Темнота опустилась на лагерь быстро. Таня нашла Костю – он дремал, прижавшись к дереву. Рука, которую он баюкал всю дорогу, покоилась на груди. Повязка чуть сползла. Красноту было видно невооруженным глазом.
– Вот, забери, а то, когда он согласится, ты не станешь подходить ко мне с просьбой. Вы оба какие-то странные, – голос Уильяма, как всегда, она услышала за спиной. Обернулась и увидела ту самую деревянную плошку с мазью, что пыталась навязать ей Иона.
– Спасибо, только вот рана это от вашего же оружия. Зачем было его ранить? Он был безоружным.
– Он сам налетел на моего человека и отнял его меч, за что и получил от другого по руке – кроме силы нужна сноровка, и умение видеть не только перед собой. Он никогда не был в бою, – ухмыльнулся Уильям. – Да что там в бою… Даже в обычной драке. Таких ошибок не допускают даже мальчишки. Если бы он не говорил так хорошо на нашем языке, я подумал бы, что он иностранец.
– Я же сказала, что мы много лет не жили дома. Там не нужно было воевать или драться, – Тане было обидно за Костю, потому что по привычке она считала его сильным и умным, но объяснять этому дикарю, что Костя знает в тысячу раз больше него, было опасно.
– Я подержу его, если ты захочешь. Видеть твое беспокойство больно даже мне, – Уильям сделал шаг вперед, направляясь к спящему Косте. – Иначе, завтра он уже не сможет идти.

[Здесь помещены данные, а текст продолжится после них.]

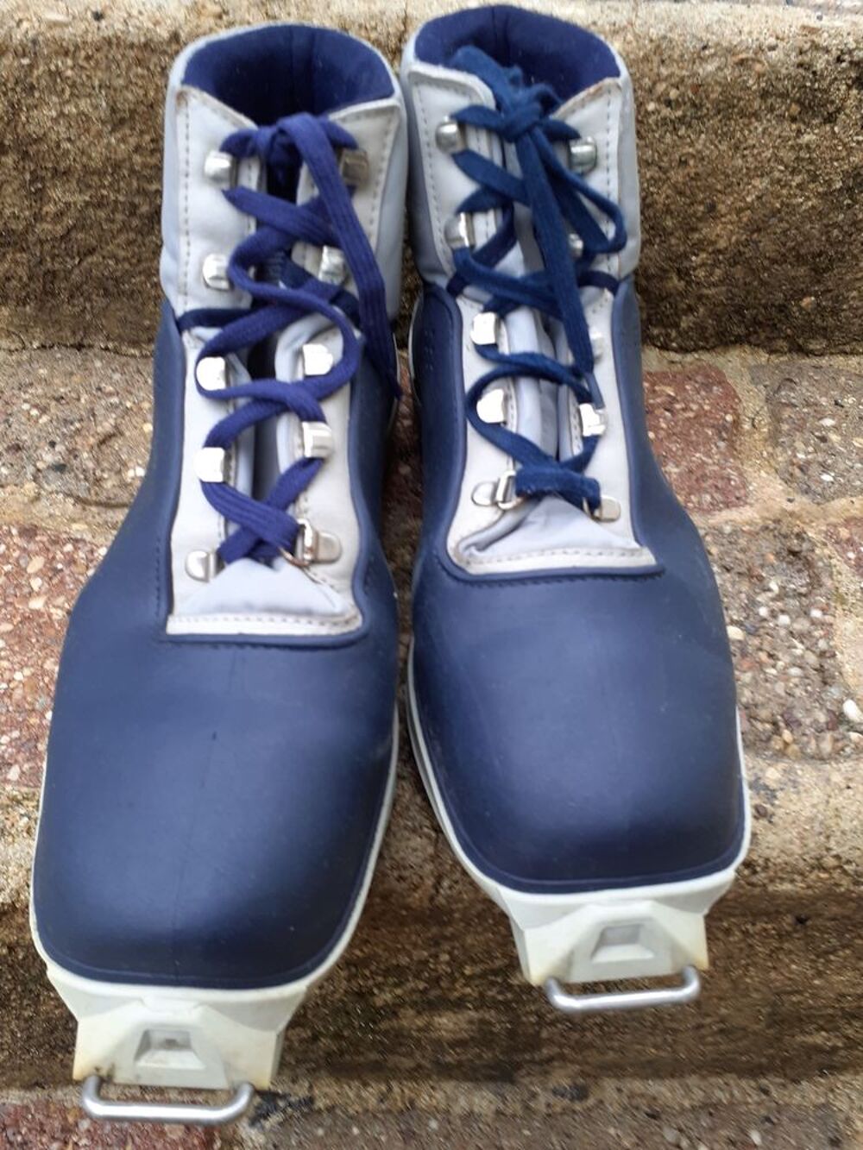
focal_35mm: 27
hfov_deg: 51.4
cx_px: 432
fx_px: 897
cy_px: 575
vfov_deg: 65.3
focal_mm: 3.6
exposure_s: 1/50
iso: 50
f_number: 1.9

– Хорошо, только один ты вряд ли справишься, – ответила Таня и попыталась обогнать его. Она не ожидала, что Уильям окажется возле Кости не один, и только успела ахнуть от того, как быстро двое мужчин повалили Костю на землю, оставив свободной лишь раненую руку. Костя мычал, но не особо сопротивлялся. И тут Таня увидела, что лоб Кости покрыт испариной.
– Костя, прости, прошу тебя, я должна это сделать. Больше у нас нет никаких шансов, и никаких лекарств, только эта мазь, – сказала Таня, и ножом разрезала повязку. Рана гноилась, и хорошо бы если эти травы смогли вытянуть из нее всю грязь.
Костя молча смотрел на нее, иногда устало закрывая глаза – ему было плохо.
Уильям и его человек оставили его, когда она смогла нанести на рану толстый слой мази. Повязку нужно было постирать и прокипятить. Мужчина остался сидеть рядом с ним, а Уильям пошел следом за Таней к костру, где она нашла миску. Положила в нее повязку и залила кипятком из котла. Потом слила воду и залила еще раз свежим кипятком.